Even those without pensions. We’ve had a series of long bull markets since 2009 and it’s floating all boats. We still could go through a protracted bear/stagnant market period that wipes out a good chunk of those gains. You never know.I have been thinking more about this thread since it was resurrected last week. I have been pondering why almost none of us who are retired and who might otherwise like to spend more have actually experienced seeing their balances headed downward toward that projected end-of-life date. It seems to me that we here represent just a relatively few of the retirement cohorts simulated by FIRECalc, and those cohorts have done exceptionally well, historically speaking. Yes, I know I'm in Captain Obvious territory, but it does me good to see myself putting it into words.
First, we have what to me is a surprising number of people with pensions. Most workers do not anymore, pensions having been phased out by many private companies and replaced by IRAs starting in the '70s and then 401ks. The retired cohorts on this forum seem to include some who got in on the tail end of the private company pension era. There are also quite a few former government and military retirees. To hang with a single company or the government/military long enough to qualify for a pension is an achievement by today's standard career strategy of hopping around from one company to another. The retirees here are a disciplined bunch.
The earliest retirees here retired in, what, maybe around 2000? The Class of 2000 has done fine, as have all the cohorts between then and now. FIRECalc also simulates grim cohorts like the Class of 1966. We here are spending more or less around the classic 4% because that is the historical average safe withdrawal rate, and I get the impression we here are a conservative bunch.
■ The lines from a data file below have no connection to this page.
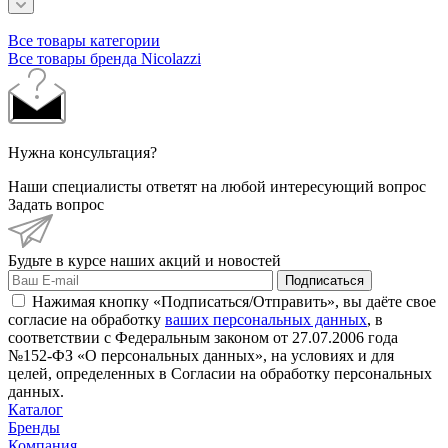
Все товары категории
Все товары бренда Nicolazzi
Нужна консультация?
Наши специалисты ответят на любой интересующий вопрос
Задать вопрос
Будьте в курсе наших акций и новостей
Подписаться
Нажимая кнопку «Подписаться/Отправить», вы даёте свое
согласие на обработку
ваших персональных данных
, в
соответствии с Федеральным законом от 27.07.2006 года
№152-ФЗ «О персональных данных», на условиях и для
целей, определенных в Согласии на обработку персональных
данных.
Каталог
Бренды
Компания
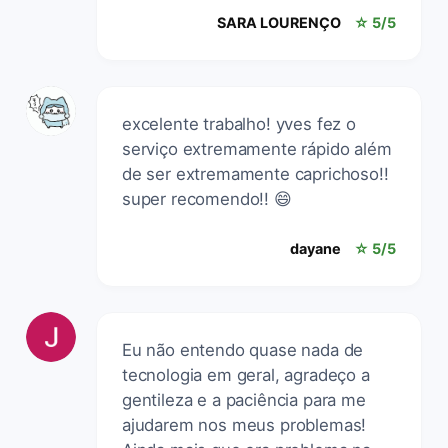
SARA LOURENÇO
☆ 5/5
excelente trabalho! yves fez o
serviço extremamente rápido além
de ser extremamente caprichoso!!
super recomendo!! 😄
dayane
☆ 5/5
Eu não entendo quase nada de
tecnologia em geral, agradeço a
gentileza e a paciência para me
ajudarem nos meus problemas!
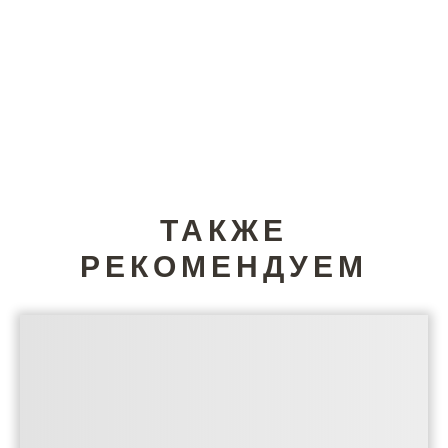
ТАКЖЕ
РЕКОМЕНДУЕМ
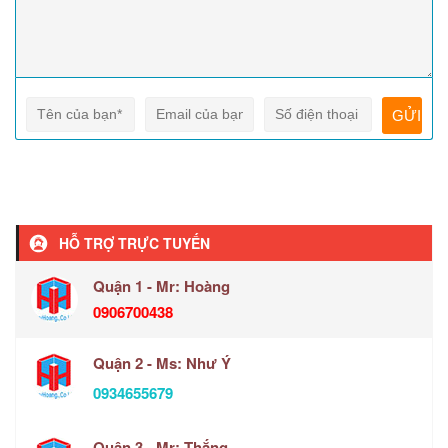
HỖ TRỢ TRỰC TUYẾN
Quận 1 - Mr: Hoàng
0906700438
Quận 2 - Ms: Như Ý
0934655679
Quận 3 - Mr: Thắng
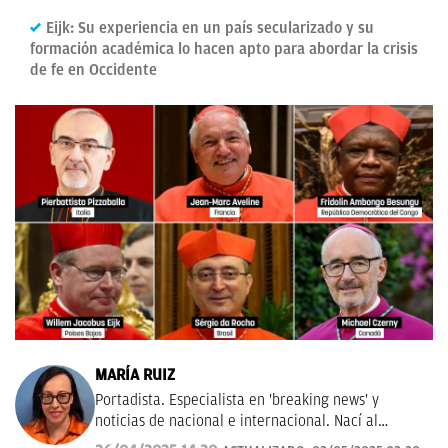
Eijk: Su experiencia en un país secularizado y su
formación académica lo hacen apto para abordar la crisis
de fe en Occidente
MARÍA RUIZ
Portadista. Especialista en 'breaking news' y
noticias de nacional e internacional. Nací al
periodismo en Abc, ayudé a fundar La Razón y viví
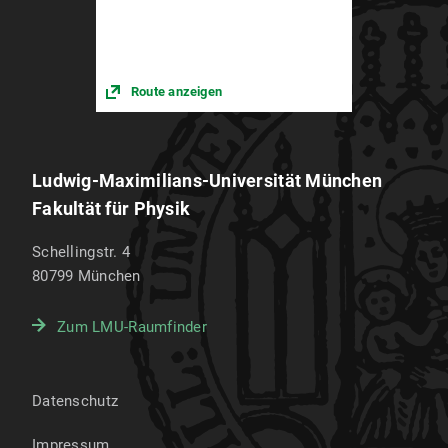
Route anzeigen
Ludwig-Maximilians-Universität München
Fakultät für Physik
Schellingstr. 4
80799
München
Zum LMU-Raumfinder
Datenschutz
Impressum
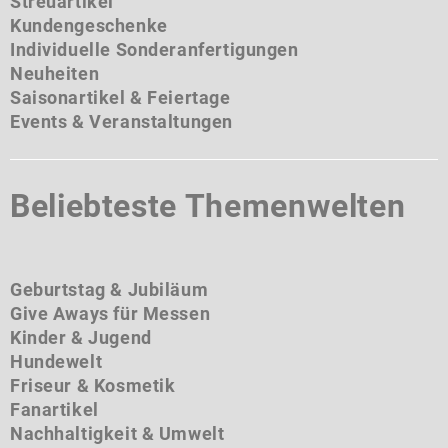
Streuartikel
Kundengeschenke
Individuelle Sonderanfertigungen
Neuheiten
Saisonartikel & Feiertage
Events & Veranstaltungen
Beliebteste Themenwelten
Geburtstag & Jubiläum
Give Aways für Messen
Kinder & Jugend
Hundewelt
Friseur & Kosmetik
Fanartikel
Nachhaltigkeit & Umwelt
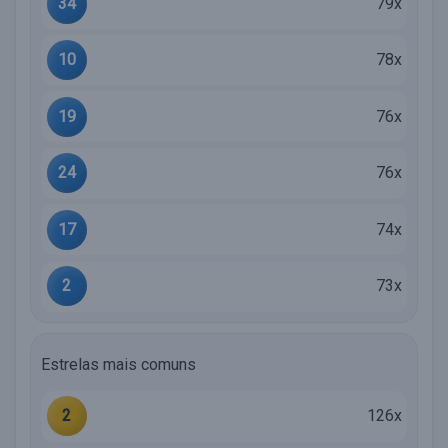
34
79x
10
78x
19
76x
24
76x
17
74x
2
73x
Estrelas mais comuns
2
126x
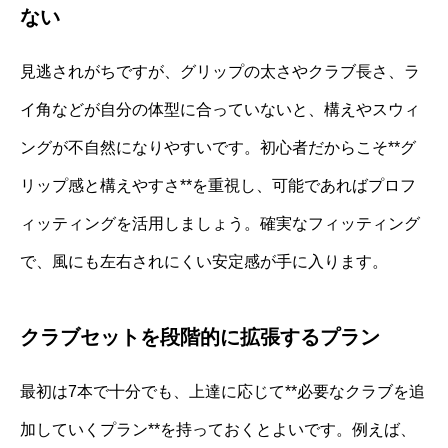
ない
見逃されがちですが、グリップの太さやクラブ長さ、ラ
イ角などが自分の体型に合っていないと、構えやスウィ
ングが不自然になりやすいです。初心者だからこそ**グ
リップ感と構えやすさ**を重視し、可能であればプロフ
ィッティングを活用しましょう。確実なフィッティング
で、風にも左右されにくい安定感が手に入ります。
クラブセットを段階的に拡張するプラン
最初は7本で十分でも、上達に応じて**必要なクラブを追
加していくプラン**を持っておくとよいです。例えば、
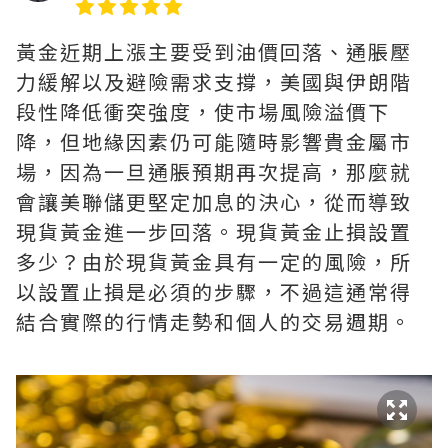
黃金近期上漲主要受到油價回落、通脹壓
力緩解以及避險需求支撐，美國與伊朗階
段性降低衝突強度，使市場風險溢價下
降，但地緣因素仍可能隨時影響貴金屬市
場，因為一旦通脹預期再次提高，那麼就
會讓美聯儲更堅定加息的決心，從而導致
現貨黃金進一步回落。現貨黃金止損設置
多少？由於現貨黃金具有一定的風險，所
以設置止損是必須的步驟，不過這通常得
結合實際的行情走勢和個人的交易週期。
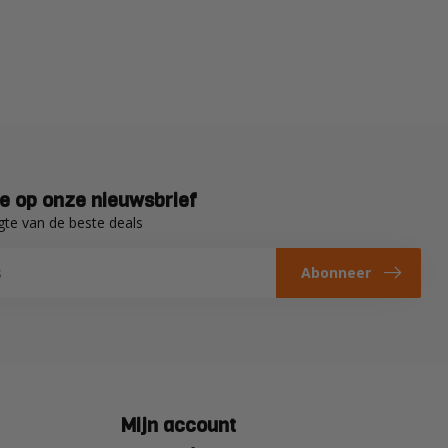
e op onze nieuwsbrief
gte van de beste deals
Abonneer
Mijn account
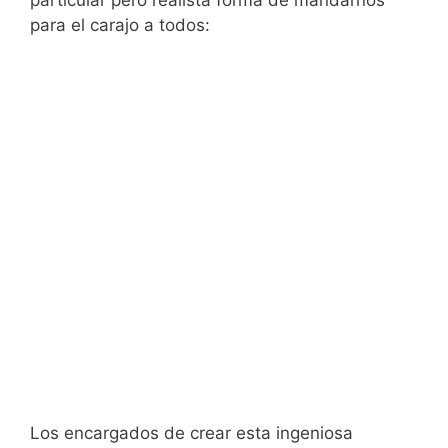
para el carajo a todos:
Los encargados de crear esta ingeniosa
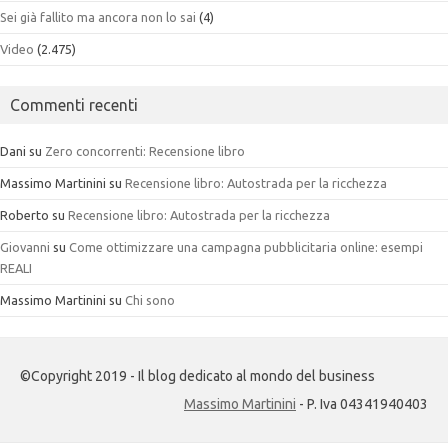
Sei già fallito ma ancora non lo sai
(4)
Video
(2.475)
Commenti recenti
Dani
su
Zero concorrenti: Recensione libro
Massimo Martinini
su
Recensione libro: Autostrada per la ricchezza
Roberto
su
Recensione libro: Autostrada per la ricchezza
Giovanni
su
Come ottimizzare una campagna pubblicitaria online: esempi
REALI
Massimo Martinini
su
Chi sono
©Copyright 2019 - Il blog dedicato al mondo del business
Massimo Martinini
- P. Iva 04341940403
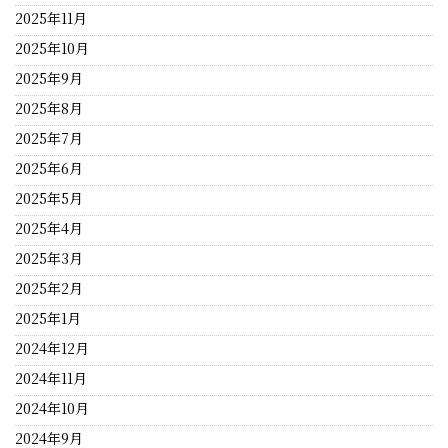
2025年11月
2025年10月
2025年9月
2025年8月
2025年7月
2025年6月
2025年5月
2025年4月
2025年3月
2025年2月
2025年1月
2024年12月
2024年11月
2024年10月
2024年9月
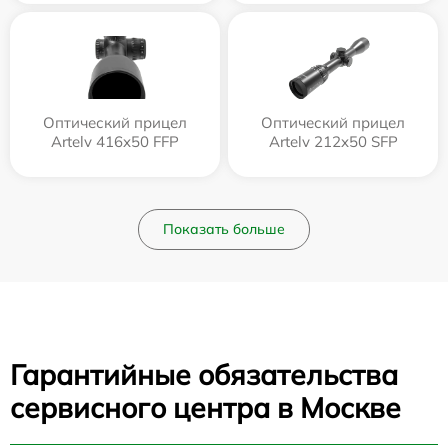
Оптический прицел
Оптический прицел
Artelv 416x50 FFP
Artelv 212x50 SFP
Показать больше
Гарантийные обязательства
сервисного центра в Москве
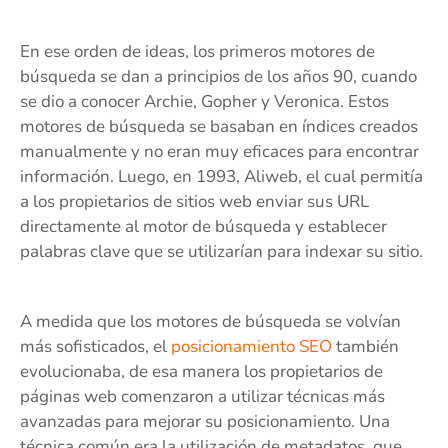
En ese orden de ideas, los primeros motores de
búsqueda se dan a principios de los años 90, cuando
se dio a conocer Archie, Gopher y Veronica. Estos
motores de búsqueda se basaban en índices creados
manualmente y no eran muy eficaces para encontrar
información. Luego, en 1993, Aliweb, el cual permitía
a los propietarios de sitios web enviar sus URL
directamente al motor de búsqueda y establecer
palabras clave que se utilizarían para indexar su sitio.
A medida que los motores de búsqueda se volvían
más sofisticados, el
posicionamiento SEO
también
evolucionaba, de esa manera los propietarios de
páginas web comenzaron a utilizar técnicas más
avanzadas para mejorar su posicionamiento. Una
técnica común era la utilización de metadatos, que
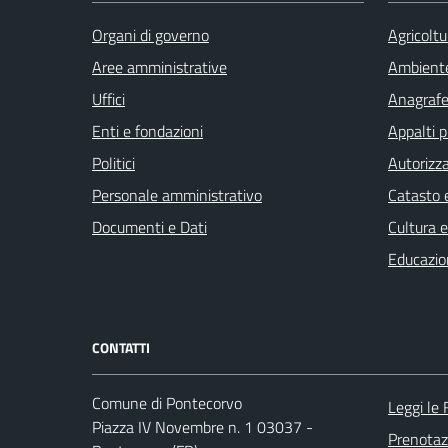
Organi di governo
Agricoltu
Aree amministrative
Ambient
Uffici
Anagrafe 
Enti e fondazioni
Appalti p
Politici
Autorizza
Personale amministrativo
Catasto e
Documenti e Dati
Cultura 
Educazio
CONTATTI
Comune di Pontecorvo
Leggi le
Piazza IV Novembre n. 1 03037 -
Prenota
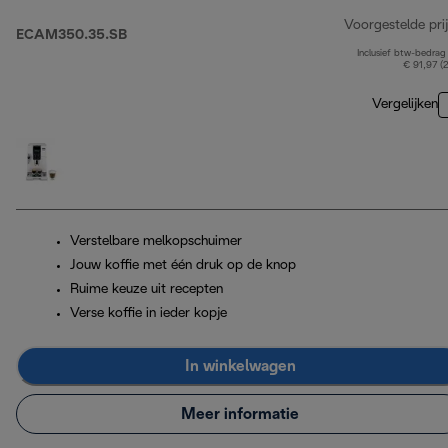
Voorgestelde prij
ECAM350.35.SB
Inclusief btw-bedrag
€ 91,97 (
Vergelijken
Verstelbare melkopschuimer
Jouw koffie met één druk op de knop
Ruime keuze uit recepten
Verse koffie in ieder kopje
In winkelwagen
Meer informatie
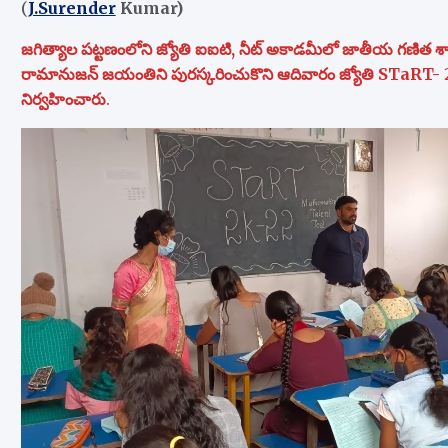
(
J.Surender
Kumar)
జగిత్యాల పట్టణంలోని జ్యోతి ఐఐటి, నీట్ అకాడమీలో జాతీయ గణిత శాస్త్ర
రామానుజన్ జయంతిని పురస్కరించుకొని ఆదివారం జ్యోతి STaRT- 2K22 పేర
నిర్వహించారు
.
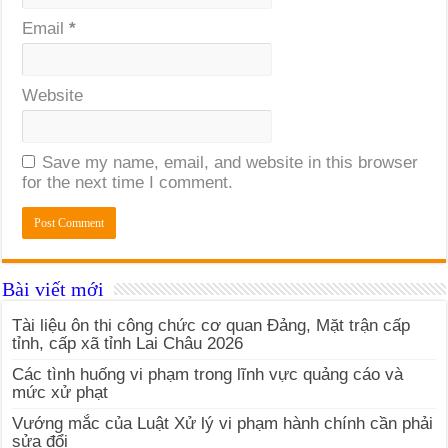
Email
*
Website
Save my name, email, and website in this browser
for the next time I comment.
Bài viết mới
Tài liệu ôn thi công chức cơ quan Đảng, Mặt trận cấp
tỉnh, cấp xã tỉnh Lai Châu 2026
Các tình huống vi phạm trong lĩnh vực quảng cáo và
mức xử phạt
Vướng mắc của Luật Xử lý vi phạm hành chính cần phải
sửa đổi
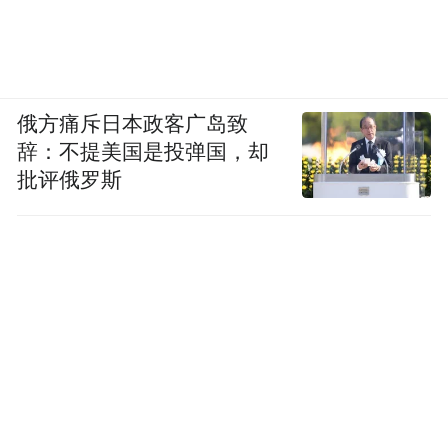
俄方痛斥日本政客广岛致
辞：不提美国是投弹国，却
批评俄罗斯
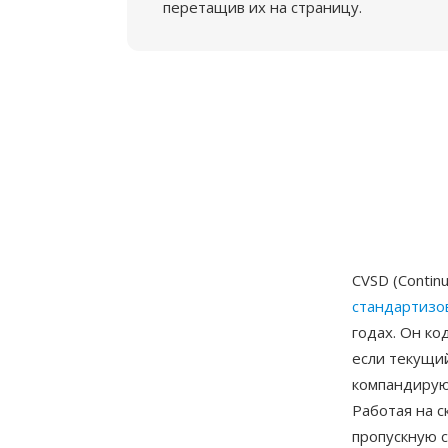
перетащив их на страницу.
CVSD (Contin
стандартизо
годах. Он к
если текущий
компандирую
Работая на с
пропускную 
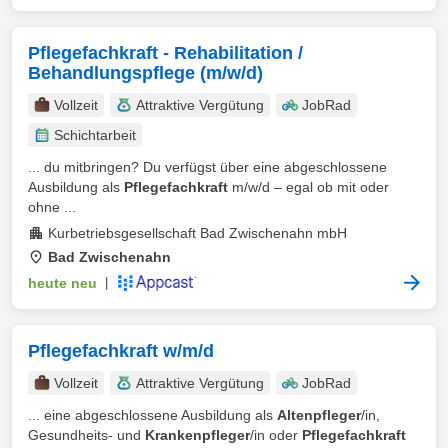
Pflegefachkraft - Rehabilitation /
Behandlungspflege (m/w/d)
Vollzeit
Attraktive Vergütung
JobRad
Schichtarbeit
... du mitbringen? Du verfügst über eine abgeschlossene
Ausbildung als
Pflegefachkraft
m/w/d – egal ob mit oder
ohne ...
Kurbetriebsgesellschaft Bad Zwischenahn mbH
Bad Zwischenahn
heute neu
|
Pflegefachkraft w/m/d
Vollzeit
Attraktive Vergütung
JobRad
... eine abgeschlossene Ausbildung als
Altenpfleger
/in,
Gesundheits- und
Krankenpfleger
/in oder
Pflegefachkraft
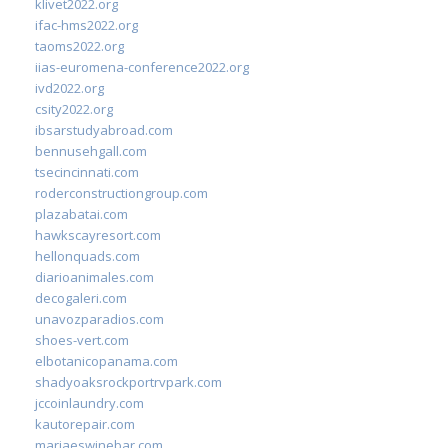
klivet2022.org
ifac-hms2022.org
taoms2022.org
iias-euromena-conference2022.org
ivd2022.org
csity2022.org
ibsarstudyabroad.com
bennusehgall.com
tsecincinnati.com
roderconstructiongroup.com
plazabatai.com
hawkscayresort.com
hellonquads.com
diarioanimales.com
decogaleri.com
unavozparadios.com
shoes-vert.com
elbotanicopanama.com
shadyoaksrockportrvpark.com
jccoinlaundry.com
kautorepair.com
marjaeswinebar.com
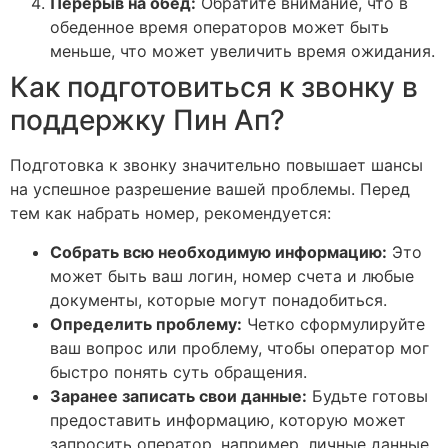
Перерыв на обед:
Обратите внимание, что в
обеденное время операторов может быть
меньше, что может увеличить время ожидания.
Как подготовиться к звонку в
поддержку Пин Ап?
Подготовка к звонку значительно повышает шансы
на успешное разрешение вашей проблемы. Перед
тем как набрать номер, рекомендуется:
Собрать всю необходимую информацию:
Это
может быть ваш логин, номер счета и любые
документы, которые могут понадобиться.
Определить проблему:
Четко сформулируйте
ваш вопрос или проблему, чтобы оператор мог
быстро понять суть обращения.
Заранее записать свои данные:
Будьте готовы
предоставить информацию, которую может
запросить оператор, например, личные данные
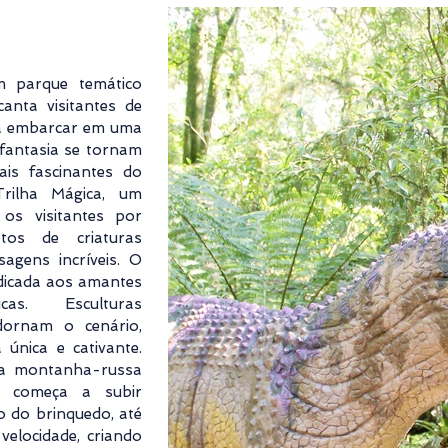
m parque temático
anta visitantes de
ra embarcar em uma
 fantasia se tornam
ais fascinantes do
rilha Mágica, um
os visitantes por
etos de criaturas
sagens incríveis. O
dicada aos amantes
cas. Esculturas
dornam o cenário,
única e cativante.
 a montanha-russa
ho começa a subir
o do brinquedo, até
velocidade, criando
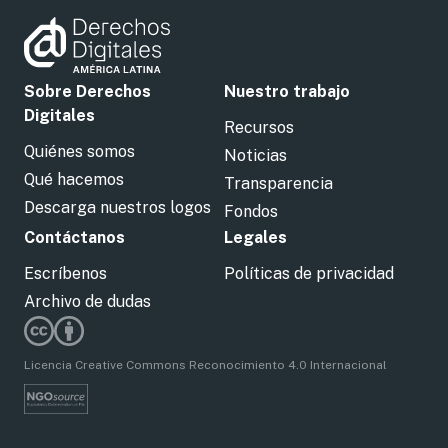
Sobre Derechos
Nuestro trabajo
Digitales
Recursos
Quiénes somos
Noticias
Qué hacemos
Transparencia
Descarga nuestros logos
Fondos
Contáctanos
Legales
Escríbenos
Políticas de privacidad
Archivo de dudas
Licencia Creative Commons Reconocimiento 4.0 Internacional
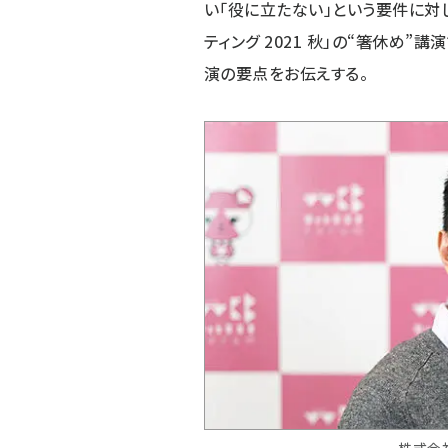
い「役に立たない」という要件に対し
ティング 2021 秋
」の“箸休め”講
演の要点をお伝えする。
株式会社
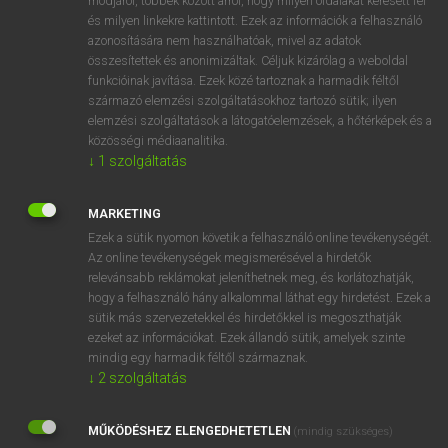
módjáról, többek között arról, hogy milyen oldalakat keresett fel
és milyen linkekre kattintott. Ezek az információk a felhasználó
VAN ELŐFIZETÉSED?
azonosítására nem használhatóak, mivel az adatok
összesítettek és anonimizáltak. Céljuk kizárólag a weboldal
Van előfizetésem a teljes szócikk megtekintéséhez.
funkcióinak javítása. Ezek közé tartoznak a harmadik féltől
származó elemzési szolgáltatásokhoz tartozó sütik; ilyen
BELÉPÉS
elemzési szolgáltatások a látogatóelemzések, a hőtérképek és a
közösségi médiaanalitika.
↓
1
szolgáltatás
MARKETING
Ezek a sütik nyomon követik a felhasználó online tevékenységét.
Az online tevékenységek megismerésével a hirdetők
NINCS ELŐFIZETÉSED?
relevánsabb reklámokat jeleníthetnek meg, és korlátozhatják,
Nincs regisztrációm és előfizetésem. A szótár 2 órás,
hogy a felhasználó hány alkalommal láthat egy hirdetést. Ezek a
díjmentes próbaverziójának elindításához regisztrálok és
sütik más szervezetekkel és hirdetőkkel is megoszthatják
belépek
.
ezeket az információkat. Ezek állandó sütik, amelyek szinte
mindig egy harmadik féltől származnak.
↓
2
szolgáltatás
REGISZTRÁCIÓ
MŰKÖDÉSHEZ ELENGEDHETETLEN
(mindig szükséges)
After all, most here are not just R but RE, and that took discipline--discipline that's hard to shake, even if the numbers may support a higher spending rate. The dotcom bubble of 2000 and the Great Recession of 2008 were mere blips, historically speaking, but many of us here are apparently not ready to discount the possibility of a 1929 style crash. If we were, we would exclude what we consider anomalous eras from our simulations. I do not have an opinion whether all that came before, say, the 1930s is poor data to use to plan our retirement savings and spending. I know articles have been written about it.
There are probably others out there who do not participate on this forum who spend more freely and are indeed seeing, or at some point in the next 20 or 30 years will see, the line on the graph bending toward their 90th or 100th birthday date. When I started this thread, I had just returned from a get-together in which someone had remarked they were thinking of retiring, and someone else who was already retired was apparently suggesting a 10 percent withdrawal rate could be sustainable. Yes, that person said, they were in fact spending down their savings, but they were confident they could steer the ship with enough precision that it would just last their lifetime.